A teacher at a high school in Seoul gives an online class in March 2020. (Yonhap)
SEJONG -- South Korea was found to have conducted longer closures of on-the-spot classes at schools than other countries amid the pandemic situation, a state-run statistics agency said Friday.
According to Statistics Korea, Korea closed elementary, middle and high schools for 68 weeks (77.3 percent) of the 88 weeks from March 2020 to October 2021. The closure includes partial or full-fledged (all schools nationwide) shutdown of offline classes.
“This is longer than the 62-week closure (70.5 percent) in the same period in the US, 12 weeks (13.6 percent) in France and 11 weeks (12.5 percent) in Japan,” said the agency.
The length of physical class closures in Korea was also longer than Australia, Germany and Finland in the same time frame.
Statistics Korea said it has cited research data from a local college professor and the United Nations Educational, Scientific and Cultural Organization.
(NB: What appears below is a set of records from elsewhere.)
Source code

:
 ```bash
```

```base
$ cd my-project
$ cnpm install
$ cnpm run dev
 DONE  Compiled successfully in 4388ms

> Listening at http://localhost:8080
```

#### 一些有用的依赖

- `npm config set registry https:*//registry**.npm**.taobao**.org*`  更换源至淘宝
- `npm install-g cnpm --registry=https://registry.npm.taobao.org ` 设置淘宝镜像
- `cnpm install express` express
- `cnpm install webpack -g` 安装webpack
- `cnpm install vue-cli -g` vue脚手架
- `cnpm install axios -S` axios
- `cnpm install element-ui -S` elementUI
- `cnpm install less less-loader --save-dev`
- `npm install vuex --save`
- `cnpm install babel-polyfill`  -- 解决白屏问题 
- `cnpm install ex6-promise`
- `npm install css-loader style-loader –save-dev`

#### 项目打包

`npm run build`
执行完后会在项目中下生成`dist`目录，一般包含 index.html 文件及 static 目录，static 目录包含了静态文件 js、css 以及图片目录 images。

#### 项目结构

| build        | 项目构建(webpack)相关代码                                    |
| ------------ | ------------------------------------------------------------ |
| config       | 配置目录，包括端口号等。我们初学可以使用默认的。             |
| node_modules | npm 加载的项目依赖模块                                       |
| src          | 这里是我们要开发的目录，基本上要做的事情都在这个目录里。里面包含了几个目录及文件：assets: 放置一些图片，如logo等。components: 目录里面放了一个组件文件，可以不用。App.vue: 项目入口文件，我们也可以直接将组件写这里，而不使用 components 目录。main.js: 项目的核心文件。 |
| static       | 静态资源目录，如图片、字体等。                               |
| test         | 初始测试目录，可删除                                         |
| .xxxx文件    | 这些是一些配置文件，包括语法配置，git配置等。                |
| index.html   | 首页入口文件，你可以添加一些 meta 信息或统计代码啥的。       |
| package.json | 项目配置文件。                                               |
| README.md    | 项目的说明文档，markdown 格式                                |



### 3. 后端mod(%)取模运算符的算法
In a survey of teachers working at schools in Gyeonggi Province, the most populous area among the 17 major cities and provinces in Korea, a dominant portion of them responded that there “were no major issues” in instructing the content of textbooks via online classes, said the agency.
“But most teachers pointed out restrictions in building relationships with students and improving communication skills of students during remote classes,” it said.
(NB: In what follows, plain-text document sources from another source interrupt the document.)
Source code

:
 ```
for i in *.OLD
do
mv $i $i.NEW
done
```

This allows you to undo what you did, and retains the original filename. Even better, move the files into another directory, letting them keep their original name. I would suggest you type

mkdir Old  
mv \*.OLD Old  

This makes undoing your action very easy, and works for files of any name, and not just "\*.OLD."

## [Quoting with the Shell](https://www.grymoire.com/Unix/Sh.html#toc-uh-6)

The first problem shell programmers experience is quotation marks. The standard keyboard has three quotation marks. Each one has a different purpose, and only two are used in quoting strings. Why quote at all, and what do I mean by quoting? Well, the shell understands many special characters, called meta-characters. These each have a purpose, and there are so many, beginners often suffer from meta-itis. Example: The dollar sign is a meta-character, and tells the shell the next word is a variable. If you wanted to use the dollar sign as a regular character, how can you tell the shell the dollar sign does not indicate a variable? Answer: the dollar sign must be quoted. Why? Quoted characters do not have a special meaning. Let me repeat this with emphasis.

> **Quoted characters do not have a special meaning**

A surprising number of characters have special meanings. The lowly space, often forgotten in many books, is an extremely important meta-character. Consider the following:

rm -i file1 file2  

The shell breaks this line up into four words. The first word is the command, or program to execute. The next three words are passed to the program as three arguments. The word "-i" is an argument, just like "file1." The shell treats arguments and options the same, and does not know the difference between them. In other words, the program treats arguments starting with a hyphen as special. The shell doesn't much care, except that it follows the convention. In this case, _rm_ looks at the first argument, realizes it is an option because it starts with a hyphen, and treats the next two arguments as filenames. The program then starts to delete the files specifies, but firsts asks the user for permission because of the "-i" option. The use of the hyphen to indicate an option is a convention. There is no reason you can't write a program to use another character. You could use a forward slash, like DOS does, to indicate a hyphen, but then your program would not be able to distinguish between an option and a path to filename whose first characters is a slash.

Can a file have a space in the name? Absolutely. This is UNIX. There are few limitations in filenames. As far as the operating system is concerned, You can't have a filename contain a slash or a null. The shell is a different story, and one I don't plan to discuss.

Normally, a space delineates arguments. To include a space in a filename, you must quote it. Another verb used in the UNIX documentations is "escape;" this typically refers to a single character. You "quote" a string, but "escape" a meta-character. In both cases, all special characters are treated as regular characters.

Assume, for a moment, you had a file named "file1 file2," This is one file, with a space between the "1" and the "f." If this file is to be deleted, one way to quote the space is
Alongside the change in the educational environment, Statistics Korea highlighted massive business closures of the self-employed in the wake of COVID-19.
During the March 2020-February 2021 period, the number of self-employed in the wholesale and retail segment decreased by 52,000, compared to the same period of 2019-2020.
The tally for on-year declines was 39,000 in private education, 28,000 in construction and 22,000 in food services-lodging segment.
The agency also suggested that the pandemic has drastically changed figures for a variety of social sectors, such as employment, culture activities and marriage rates.